C'mon, if they can do it in 10 hours on Junkyard Wars, then why not do it in your back yard in 10 days? Sure, it will not be pretty, but you would still have a one of a kind Mad Max Sentra! Paint it flat black and it would be killer!


----------



## HoloSkull (Jan 30, 2003)

that was exactly what i was thinking


----------



## niky (Jul 20, 2002)

LOL... you can have my dad's B13... looks like he's never going to fix it... and it's already gutted!


----------



## HoloSkull (Jan 30, 2003)

i say, i could have too much fun there...


----------



## himilefrontier (Jan 21, 2003)

If you were in Florida, I'd take it off your hands...


----------



## bahearn (Jul 15, 2002)

This thread started with a pie-in-the-sky plan thought to be "simple". I correctly responded that it's NOT, and why. All the rest of you are just masturbating on how to do a two motor swap when that has nothing to do with this thread..


----------



## himilefrontier (Jan 21, 2003)

why else would we be on the internet if it were not for masturbation?


----------



## holy200sx (Jan 8, 2003)

lol.. i say honestly.. if you did that, it would be so nice.. but.. why.. it would still only have a whopping 89whp.. who cares if its mid engine.. it wouldnt run any faster... only maybe drift more.. which is gay...

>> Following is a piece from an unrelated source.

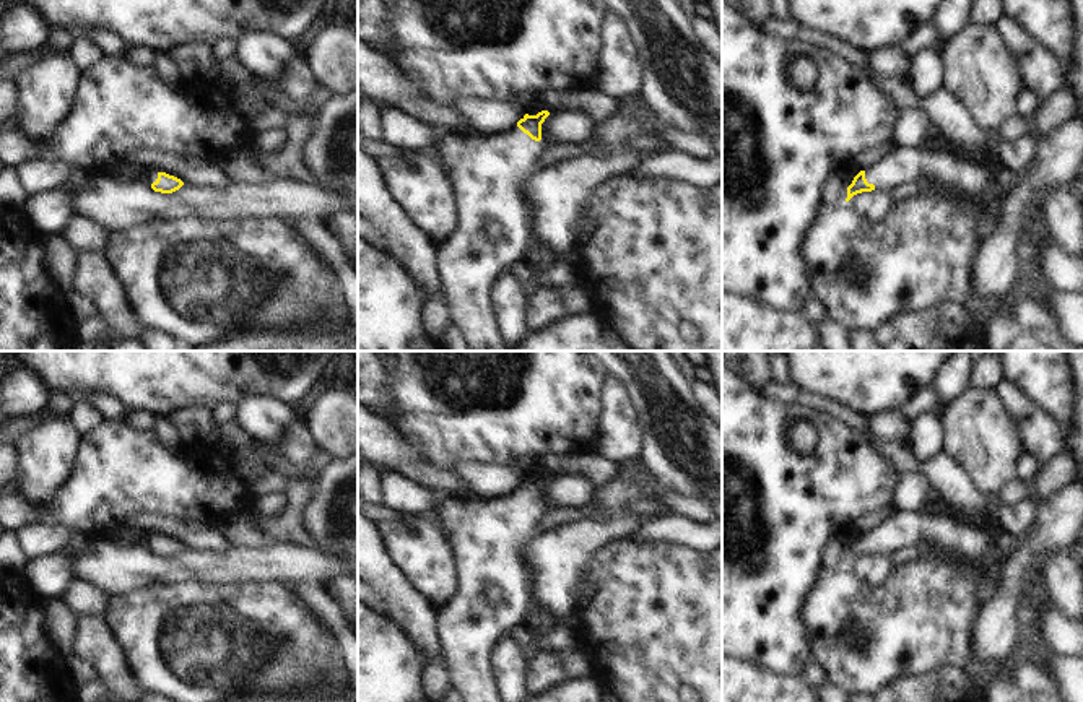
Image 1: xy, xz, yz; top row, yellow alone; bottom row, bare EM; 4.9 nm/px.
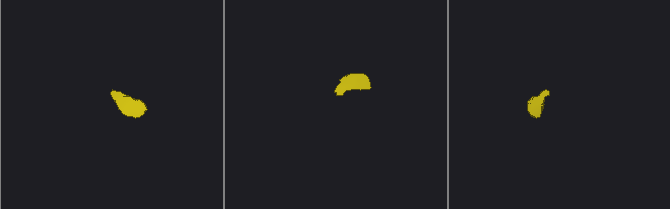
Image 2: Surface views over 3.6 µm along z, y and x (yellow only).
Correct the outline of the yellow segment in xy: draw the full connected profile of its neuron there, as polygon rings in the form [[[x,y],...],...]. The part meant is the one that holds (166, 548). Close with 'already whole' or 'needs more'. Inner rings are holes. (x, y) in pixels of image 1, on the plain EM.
[[[156,533],[148,535],[145,548],[150,549],[154,556],[161,557],[172,557],[184,549],[180,543]]]; needs more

get an MR2.. save urself the money.


----------



## himilefrontier (Jan 21, 2003)

or just use a 500 and transaxle from a 1970 Eldorado. Plenty of power there!


----------



## bahearn (Jul 15, 2002)

> why else would we be on the internet if it were not for masturbation


Um...well...uh...gee...hmmm.


----------



## niky (Jul 20, 2002)

^^^ LOL... he's gotcha there...

but it isn't about the two engine swap... seriously, you'd need two sentras to do it... or at least the ability to tub the rear end... it's not that complicated, just waaaaaaay expensive, and MAYBE not worth it.

I WISH I could get rid of that shell... it pains me just to see it rusting there...


----------



## HoloSkull (Jan 30, 2003)

holy200sx said:


> *get an MR2.. save urself the money. *


I'm only a minor and my mother refuses to let me get a sports car or even sign for another car for me... I have to work with what I've got...

besides, drifting is cool


----------



## bahearn (Jul 15, 2002)

As a minor with no money, you are not in a position to do anything but put gas in what you've got. Ask your question again in ten years.


----------



## HoloSkull (Jan 30, 2003)

bahearn said:


> *As a minor with no money, you are not in a position to do anything but put gas in what you've got. Ask your question again in ten years. *


You are wrong... I'm in the perfect position to learn. Besides I'm not going to even try such a thing for a while. I just want to get some insight on the probable future and prepare myself for it (financially). Also, I'm not dirt poor, I'm just one of those people who like to spend as little as possible.


----------



## bahearn (Jul 15, 2002)

Pardon me, I assumed you asked because you wanted to do this now. For some light reading,







.


----------



## HoloSkull (Jan 30, 2003)

bahearn said:


> *Pardon me, I assumed you asked because you wanted to do this now. *


I had already mentioned this earlier, but I guess I'd understand why it may have been skipped over... This is a pretty long thread.


----------